Only the lines from the one containing "is an immunohistochemistry" through the one containing "(endometrial) tissue shows" should be printed, exactly as they appear below, with both ends included.
....
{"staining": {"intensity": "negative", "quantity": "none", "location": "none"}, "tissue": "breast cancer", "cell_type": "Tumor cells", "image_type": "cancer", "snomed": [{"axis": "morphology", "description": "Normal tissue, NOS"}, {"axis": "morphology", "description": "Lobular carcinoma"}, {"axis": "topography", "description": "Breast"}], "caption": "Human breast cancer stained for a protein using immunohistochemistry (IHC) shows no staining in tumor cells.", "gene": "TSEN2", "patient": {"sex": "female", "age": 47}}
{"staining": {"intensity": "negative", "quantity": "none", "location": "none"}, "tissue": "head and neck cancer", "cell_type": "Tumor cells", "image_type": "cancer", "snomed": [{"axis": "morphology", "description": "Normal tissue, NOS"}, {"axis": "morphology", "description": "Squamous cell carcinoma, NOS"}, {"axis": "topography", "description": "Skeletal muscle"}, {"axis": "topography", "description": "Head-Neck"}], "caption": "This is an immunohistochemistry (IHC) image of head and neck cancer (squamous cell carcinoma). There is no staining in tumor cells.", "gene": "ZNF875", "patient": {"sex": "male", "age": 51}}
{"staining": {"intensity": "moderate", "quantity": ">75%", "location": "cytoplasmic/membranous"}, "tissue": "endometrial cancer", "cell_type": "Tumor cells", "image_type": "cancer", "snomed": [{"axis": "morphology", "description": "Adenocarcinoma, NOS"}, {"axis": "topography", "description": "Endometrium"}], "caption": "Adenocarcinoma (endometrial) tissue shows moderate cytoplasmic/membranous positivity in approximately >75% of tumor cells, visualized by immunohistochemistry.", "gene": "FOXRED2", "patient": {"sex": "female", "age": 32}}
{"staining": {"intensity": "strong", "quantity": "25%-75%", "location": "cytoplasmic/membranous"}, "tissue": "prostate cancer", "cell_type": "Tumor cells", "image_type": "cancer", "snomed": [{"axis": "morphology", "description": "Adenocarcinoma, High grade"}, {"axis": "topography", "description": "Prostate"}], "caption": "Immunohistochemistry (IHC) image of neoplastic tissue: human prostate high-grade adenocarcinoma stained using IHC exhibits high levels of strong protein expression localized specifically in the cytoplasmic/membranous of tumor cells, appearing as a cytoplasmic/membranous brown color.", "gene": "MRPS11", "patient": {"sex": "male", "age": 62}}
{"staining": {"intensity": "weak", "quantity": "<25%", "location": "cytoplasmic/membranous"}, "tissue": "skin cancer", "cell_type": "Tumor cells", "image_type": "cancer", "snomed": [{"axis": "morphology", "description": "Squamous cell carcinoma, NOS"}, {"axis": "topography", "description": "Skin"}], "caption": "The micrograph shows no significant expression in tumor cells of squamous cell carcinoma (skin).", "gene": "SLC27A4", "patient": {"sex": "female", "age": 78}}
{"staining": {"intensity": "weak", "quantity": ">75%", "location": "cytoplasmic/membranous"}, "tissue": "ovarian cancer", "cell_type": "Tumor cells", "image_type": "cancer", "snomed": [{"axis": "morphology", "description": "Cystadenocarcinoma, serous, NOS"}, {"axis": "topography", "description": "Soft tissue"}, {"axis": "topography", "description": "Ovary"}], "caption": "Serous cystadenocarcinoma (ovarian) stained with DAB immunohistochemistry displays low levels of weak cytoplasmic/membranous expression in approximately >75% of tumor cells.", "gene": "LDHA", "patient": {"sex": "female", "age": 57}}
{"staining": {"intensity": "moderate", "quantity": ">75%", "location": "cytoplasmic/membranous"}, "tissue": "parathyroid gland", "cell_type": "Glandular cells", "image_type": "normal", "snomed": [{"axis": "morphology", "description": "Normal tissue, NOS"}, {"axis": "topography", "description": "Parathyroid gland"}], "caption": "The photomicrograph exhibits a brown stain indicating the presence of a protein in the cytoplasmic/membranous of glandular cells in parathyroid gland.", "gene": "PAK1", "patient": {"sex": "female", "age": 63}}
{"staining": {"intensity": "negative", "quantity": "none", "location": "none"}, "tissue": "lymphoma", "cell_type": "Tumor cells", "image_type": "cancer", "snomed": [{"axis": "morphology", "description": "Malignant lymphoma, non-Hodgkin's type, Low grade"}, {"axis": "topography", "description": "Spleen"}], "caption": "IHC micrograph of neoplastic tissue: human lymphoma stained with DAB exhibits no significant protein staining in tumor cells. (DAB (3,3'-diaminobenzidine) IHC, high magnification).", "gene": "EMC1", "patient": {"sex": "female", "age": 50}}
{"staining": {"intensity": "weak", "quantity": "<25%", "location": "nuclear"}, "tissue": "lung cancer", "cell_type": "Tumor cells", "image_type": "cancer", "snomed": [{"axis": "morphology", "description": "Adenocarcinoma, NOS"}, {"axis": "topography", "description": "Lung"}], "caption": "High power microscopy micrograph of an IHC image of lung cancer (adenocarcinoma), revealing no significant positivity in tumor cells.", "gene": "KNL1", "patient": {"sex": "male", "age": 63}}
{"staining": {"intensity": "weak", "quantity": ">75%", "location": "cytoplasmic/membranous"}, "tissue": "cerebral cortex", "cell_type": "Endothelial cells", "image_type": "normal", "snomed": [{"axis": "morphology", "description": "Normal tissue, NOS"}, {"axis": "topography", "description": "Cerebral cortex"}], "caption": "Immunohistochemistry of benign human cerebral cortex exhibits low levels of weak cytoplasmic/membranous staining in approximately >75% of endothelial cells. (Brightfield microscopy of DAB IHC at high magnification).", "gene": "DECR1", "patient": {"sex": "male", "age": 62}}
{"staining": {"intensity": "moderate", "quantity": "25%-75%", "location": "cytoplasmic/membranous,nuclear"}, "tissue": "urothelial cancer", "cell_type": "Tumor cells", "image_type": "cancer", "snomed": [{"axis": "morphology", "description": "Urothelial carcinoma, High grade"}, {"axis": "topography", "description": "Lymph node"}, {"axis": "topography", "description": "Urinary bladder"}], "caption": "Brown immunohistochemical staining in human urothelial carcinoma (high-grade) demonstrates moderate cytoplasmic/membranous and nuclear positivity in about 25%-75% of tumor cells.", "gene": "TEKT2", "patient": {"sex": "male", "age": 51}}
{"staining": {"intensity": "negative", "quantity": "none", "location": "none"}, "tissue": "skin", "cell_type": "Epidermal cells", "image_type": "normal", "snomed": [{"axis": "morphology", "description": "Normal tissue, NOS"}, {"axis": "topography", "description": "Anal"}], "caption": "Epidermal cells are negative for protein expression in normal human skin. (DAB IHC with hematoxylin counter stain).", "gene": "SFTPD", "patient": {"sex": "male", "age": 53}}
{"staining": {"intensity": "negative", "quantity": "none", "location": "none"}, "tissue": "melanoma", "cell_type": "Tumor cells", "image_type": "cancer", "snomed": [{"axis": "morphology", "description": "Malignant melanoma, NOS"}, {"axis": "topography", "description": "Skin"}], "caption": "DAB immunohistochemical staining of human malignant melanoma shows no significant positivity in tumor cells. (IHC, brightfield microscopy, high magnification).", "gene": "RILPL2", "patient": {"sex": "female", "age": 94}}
....
• **Exercise answer**
{"staining": {"intensity": "negative", "quantity": "none", "location": "none"}, "tissue": "head and neck cancer", "cell_type": "Tumor cells", "image_type": "cancer", "snomed": [{"axis": "morphology", "description": "Normal tissue, NOS"}, {"axis": "morphology", "description": "Squamous cell carcinoma, NOS"}, {"axis": "topography", "description": "Skeletal muscle"}, {"axis": "topography", "description": "Head-Neck"}], "caption": "This is an immunohistochemistry (IHC) image of head and neck cancer (squamous cell carcinoma). There is no staining in tumor cells.", "gene": "ZNF875", "patient": {"sex": "male", "age": 51}}
{"staining": {"intensity": "moderate", "quantity": ">75%", "location": "cytoplasmic/membranous"}, "tissue": "endometrial cancer", "cell_type": "Tumor cells", "image_type": "cancer", "snomed": [{"axis": "morphology", "description": "Adenocarcinoma, NOS"}, {"axis": "topography", "description": "Endometrium"}], "caption": "Adenocarcinoma (endometrial) tissue shows moderate cytoplasmic/membranous positivity in approximately >75% of tumor cells, visualized by immunohistochemistry.", "gene": "FOXRED2", "patient": {"sex": "female", "age": 32}}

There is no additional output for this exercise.